Nous défendons l’idée que la Suisse s’engage avec d’autres partenaires pour la démocratie, les droits de l’homme, la justice internationale pénale, mais ose aussi critiquer publiquement les violations du droit international. On doit pouvoir prendre des sanctions de façon indépendante et pas seulement en suivant les autres pays. Il y a aussi des choses que la Suisse ne devrait pas faire comme livrer du matériel de guerre ou laisser des avions ayant des objectifs militaires survoler notre territoire comme prévu par le droit international de la neutralité. La Suisse ne doit pas non plus soutenir l’expulsion des diplomates russes des enceintes internationales, ni interdire les médias russes. Il faut poursuivre le dialogue, y compris avec les Etats comme la Russie qui violent le droit international tout en défendant nos valeurs avec nos partenaires. Il faut bien distinguer les deux choses.
Ignazio Cassis parle désormais de neutralité «coopérative». Quelle différence y a-t-il avec la neutralité «active» défendue par le DFAE depuis 1993?
Il s’agit d’un développement de la neutralité active. La neutralité active avait tendance à être en réalité passive dans notre politique extérieure. La neutralité coopérative a été proclamée dans une situation de peur de l’isolement lors des premières sanctions européennes, à la suite de l’invasion de l’Ukraine. Dans une situation de crise du multilatéralisme, il fallait se distinguer avec un nouveau terme qui exprime le fait que, si la Suisse reste neutre, cela ne veut pas dire qu’elle ne coopère pas. Dans le contexte actuel, le président de la Confédération a très bien fait de lancer ce terme. Si la Suisse veut être indépendante, elle doit se montrer neutre. Si la Suisse ne veut pas rester à l’écart, elle doit coopérer avec les autres. La neutralité coopérative allie ces deux préoccupations de la politique étrangère suisse.
En quoi votre interprétation de la neutralité est-elle différente?
On est très proche en effet. Mais il reste à préciser dans quel but et avec qui. Nous demandons, au niveau national, l’élaboration de lignes directrices pour une politique de neutralité crédible et, au niveau international, la formation d’une coalition d’Etats neutres. Il faudrait une politique de communication interne et externe plus proactive et constante.
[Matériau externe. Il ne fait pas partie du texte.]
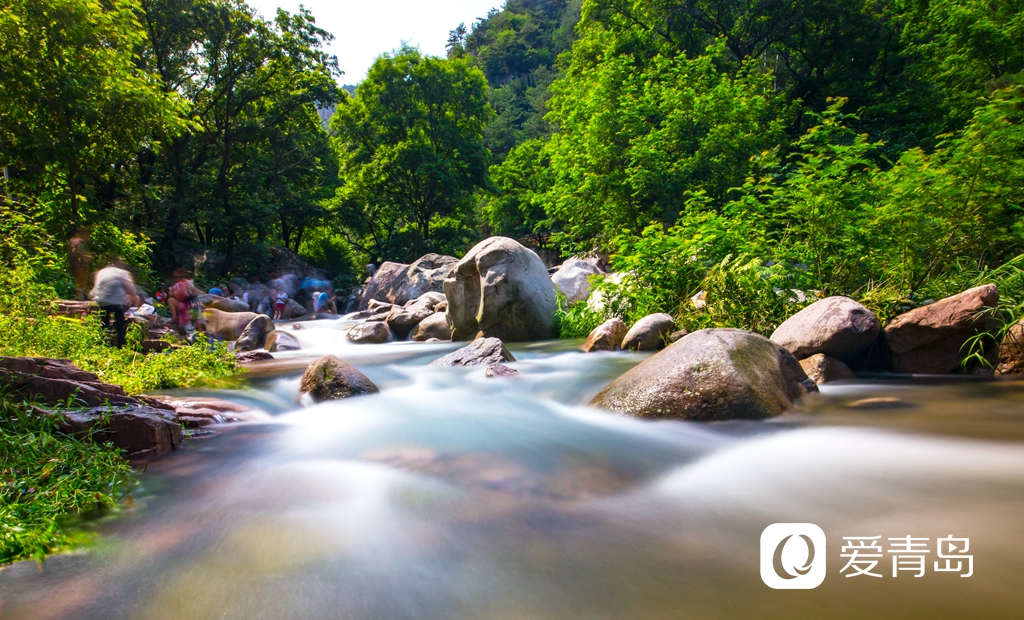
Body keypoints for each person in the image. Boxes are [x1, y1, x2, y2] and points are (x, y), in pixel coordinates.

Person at [89, 261, 140, 348]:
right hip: (116, 302)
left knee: (104, 323)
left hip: (101, 301)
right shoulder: (122, 273)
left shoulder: (101, 272)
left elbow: (94, 290)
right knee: (120, 324)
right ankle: (121, 346)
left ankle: (103, 343)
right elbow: (131, 290)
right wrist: (132, 300)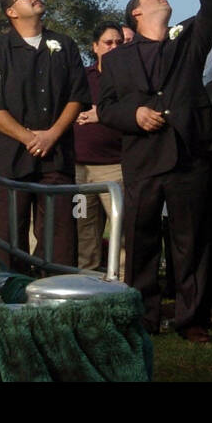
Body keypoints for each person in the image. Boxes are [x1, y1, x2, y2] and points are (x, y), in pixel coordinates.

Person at [98, 0, 212, 342]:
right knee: (142, 240)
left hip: (189, 157)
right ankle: (144, 317)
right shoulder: (116, 60)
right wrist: (134, 115)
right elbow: (107, 107)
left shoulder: (186, 41)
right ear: (136, 11)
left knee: (192, 243)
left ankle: (192, 320)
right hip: (144, 161)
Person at [0, 0, 89, 272]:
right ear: (11, 11)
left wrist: (52, 135)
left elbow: (77, 97)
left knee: (60, 237)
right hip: (12, 160)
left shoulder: (64, 45)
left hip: (57, 157)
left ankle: (56, 295)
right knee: (9, 235)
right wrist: (29, 138)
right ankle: (11, 295)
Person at [73, 22, 126, 275]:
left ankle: (123, 284)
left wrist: (102, 114)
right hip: (80, 171)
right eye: (108, 42)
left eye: (119, 43)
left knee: (122, 232)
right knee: (85, 232)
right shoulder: (81, 78)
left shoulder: (129, 80)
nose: (114, 47)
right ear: (95, 47)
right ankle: (88, 287)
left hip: (115, 168)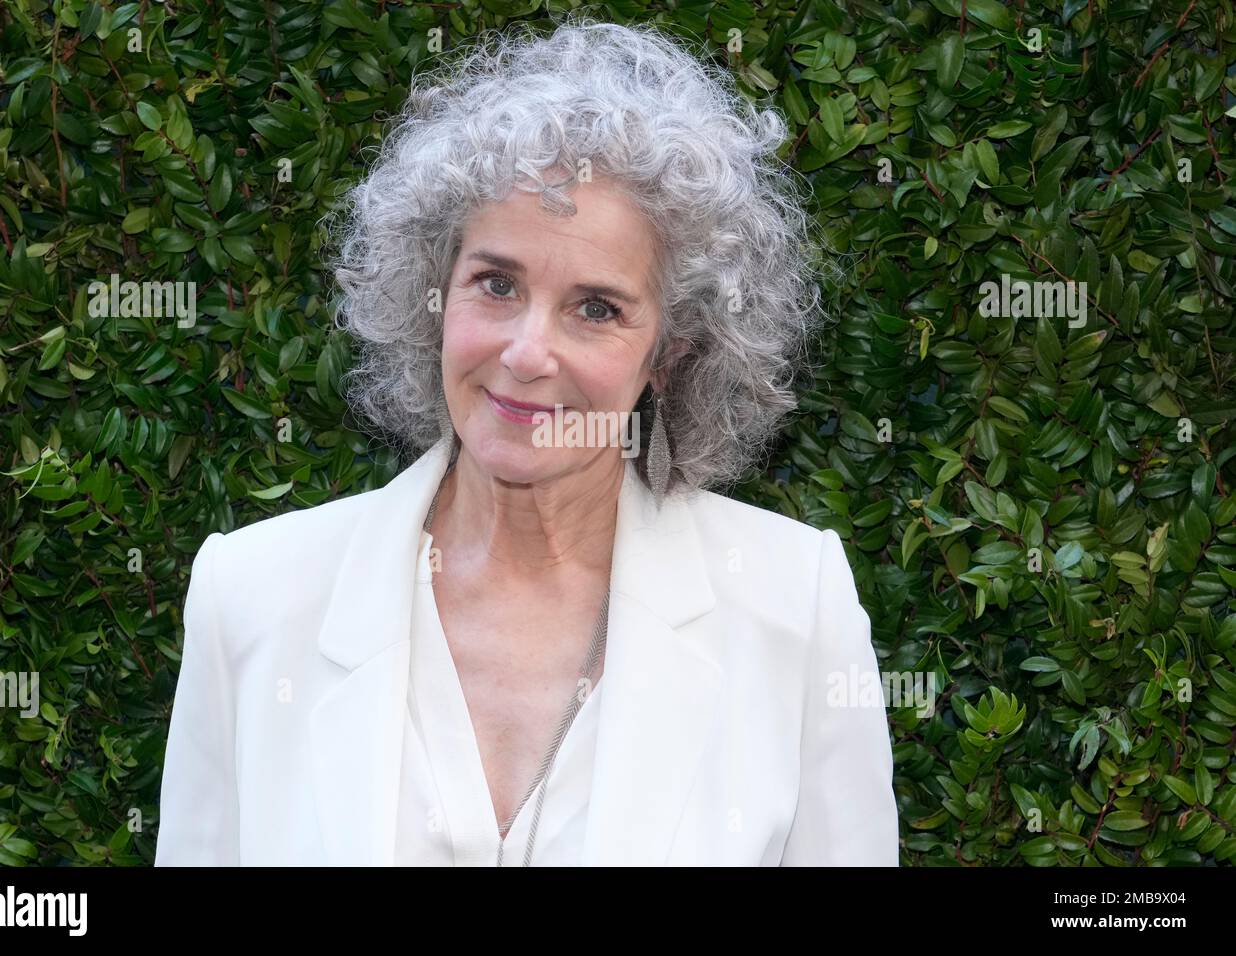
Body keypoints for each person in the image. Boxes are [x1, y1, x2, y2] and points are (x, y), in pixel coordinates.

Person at [154, 16, 898, 866]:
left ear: (670, 354)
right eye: (496, 284)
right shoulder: (249, 598)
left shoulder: (793, 607)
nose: (526, 353)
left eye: (596, 309)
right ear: (433, 291)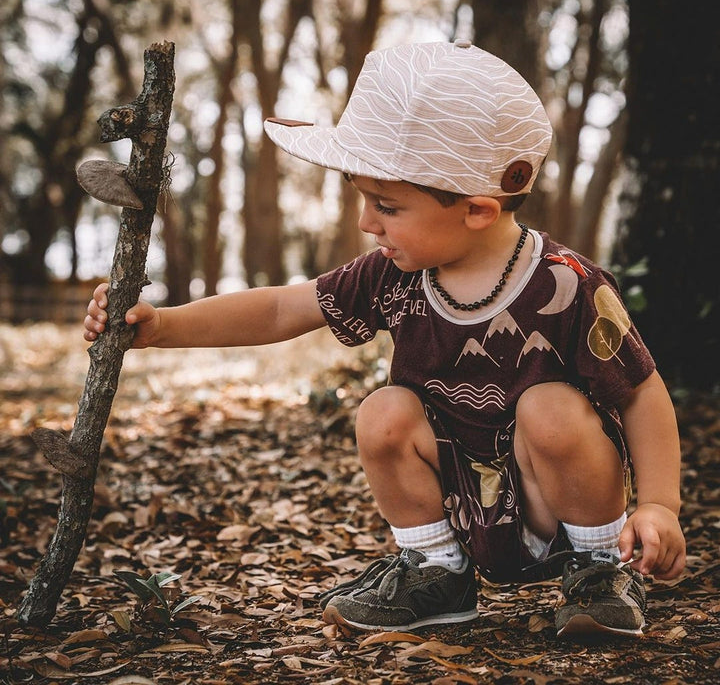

On a encore trop souvent l’impression de décisions prises de façon ad hoc, sans trop de courage, et qui cèdent aux pressions. On l’a vu avec les sanctions de l’UE et la prise en charge de blessés de guerre ukrainiens. La seule chose qui est claire est que le droit de la neutralité est respecté. Mais il y a une grande marge de manœuvre pour notre politique de neutralité. La neutralité suisse ne doit pas être associée à la lâcheté et à l’opportunisme, mais à l’autonomie et au courage. Tel doit être l’objectif d’une politique de neutralité crédible.
Que pensez-vous de l’initiative de Christoph Blocher en vue d’inscrire une définition stricte de la neutralité dans la Constitution?
Je trouve bien de lancer la discussion. D’un point de vue du contenu, l’initiative de Blocher veut inscrire la neutralité perpétuelle, armée et intégrale dans la Constitution. Je ne partage pas du tout cette approche. Nous disons oui aux sanctions et non au soutien militaire en défendant une neutralité différentielle. Blocher veut figer les choses, alors que nous voulons une flexibilité et une agilité pour notre politique extérieure. On n’a pas besoin de changer la Constitution. Le terme de neutralité y apparaît déjà dans les articles 184 et 185, mais il n’est pas défini, et c’est très bien ainsi. On doit pouvoir réévaluer la politique de neutralité tous les quatre ans, comme proposé par notre rapport.